The Olympic basin was used for the staging of the Sixth World Junior Rowing Championships.
Organisation of these events will be good experience for the Games organisers who will be responsible in 1976.
The complex communications system known as ORTO is being mounted and tested to insure full radio and television coverage of the Games.
The Olympic Village was completed, six months ahead of schedule. And the Olympic stadium has nearly reached its eventual sea-shell like shape.
SYNOPSIS: Facilities for the nineteen seventy-six Olympics in Montreal are nearing completion. The focal point of the huge project is the Olympic Park, with its "velodrome" and stadium. It covers an area of fifty hectares (125 acres) in East Montreal and points north, as required by Olympic tradition. Its thirty four rib-like consoles will give it a graceful sea-shell like shape. When the fifteen hundred concrete elements are in place it will have a fifty metre overhang.

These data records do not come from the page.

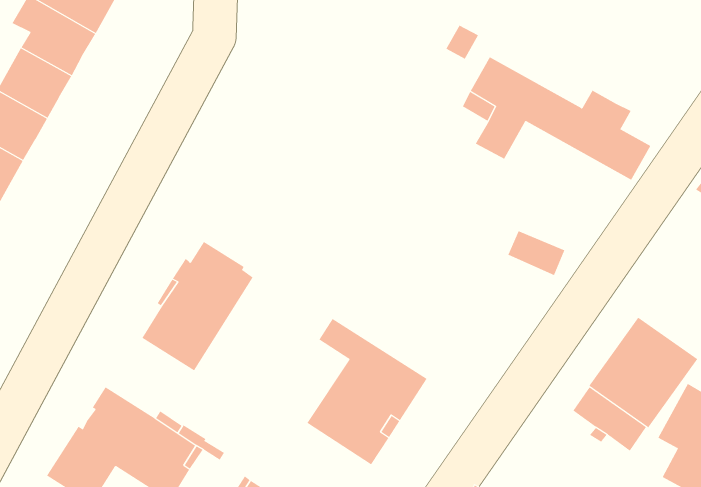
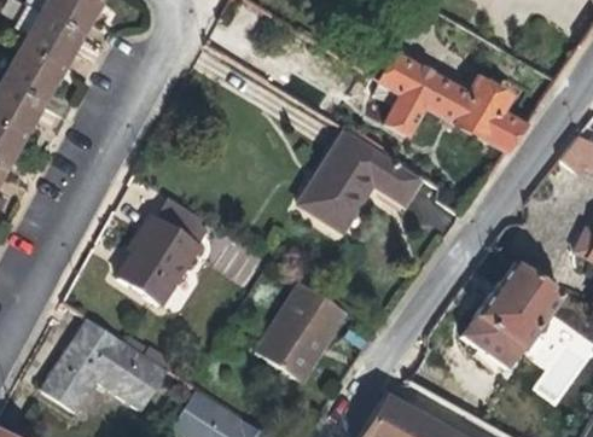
building: none -> [300,132,420,232]

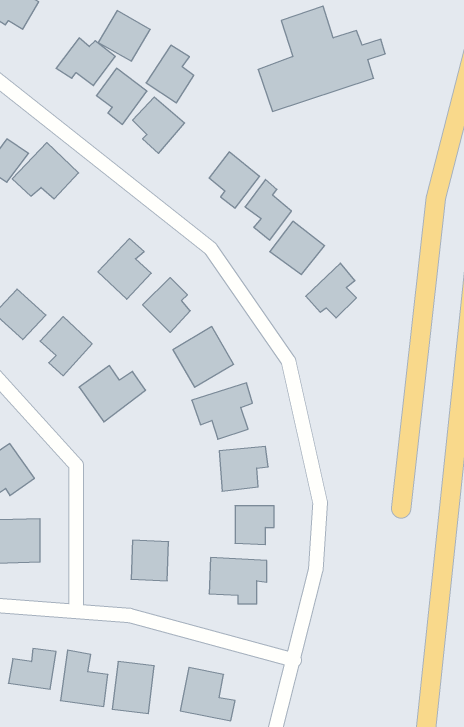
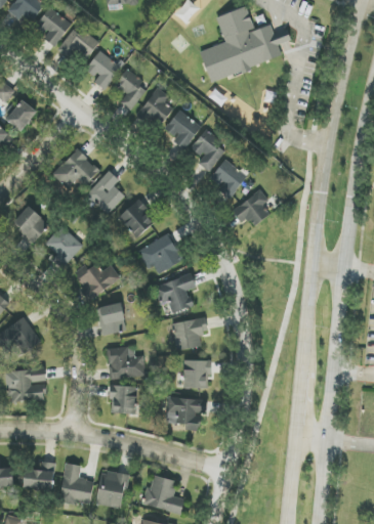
building: [98,11,150,61] -> [34,8,71,44]
building: [146,45,194,103] -> [138,87,172,128]
building: [12,143,79,199] -> [52,148,99,188]
building: none -> [97,303,125,335]
building: none -> [108,347,144,378]

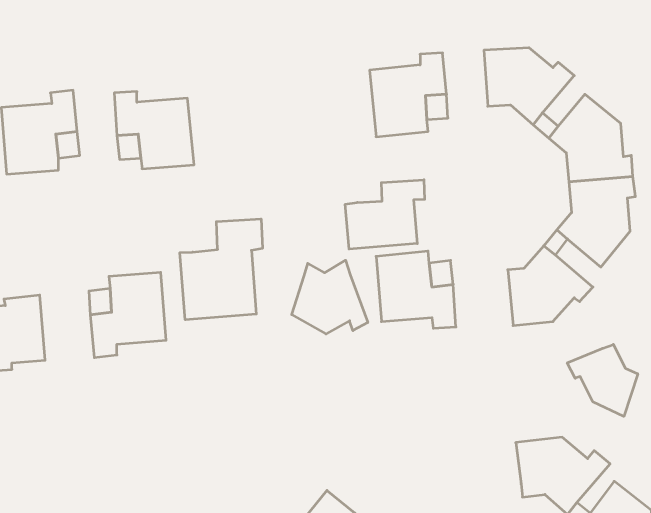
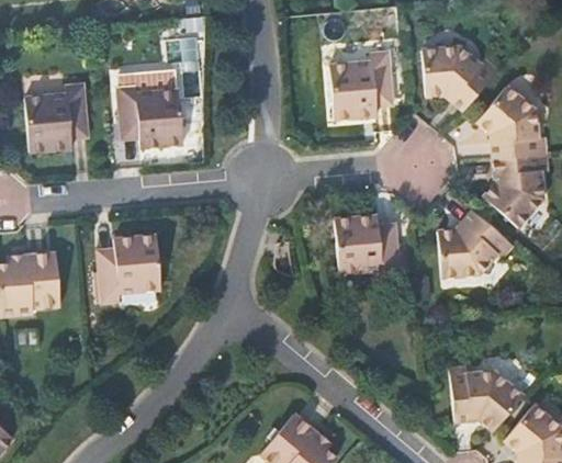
building: none -> [119,35,200,82]
building: [345,180,425,249] -> none
building: [180,219,262,320] -> none
building: [292,260,368,334] -> none
building: [567,344,638,416] -> none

This cluster of cranes forms part of the concentration of heavy equipment at the stadium site. The cranes will lift three hundred thousand cubic metres of concrete to give final shape to the main facility of the twenty-first Olympiad.
The Canadian Broadcasting Corporation, which is broadcasting the Games, has created a new division, the Olympics Radio and Television Organisation, ORTO. The CBC is installing a master control room which will receive pictures from about twenty mobile units and play-by-play descriptions by hundreds of radio and television commentators. With its thirty-six separate video and four thousand five hundred video circuits, this master control is like a giant telephone switchboard. ORTO will give television stations a number of programmes to choose from, rather than a 'standard' broadcast.
Eighty-seven video tape machines and seventeen video tape recorders will be used to record pictures taken by more than one hundred colour cameras. These recordings will be available to stations who have not picked up the like broadcast.
In the quality control room, a programme director, will be in contact with twenty six producers assigned to the coverage of the Games. Six months ahead of schedule, building is finished on the Olympic village.
The four nineteen storey half - pyramids are a city within a city.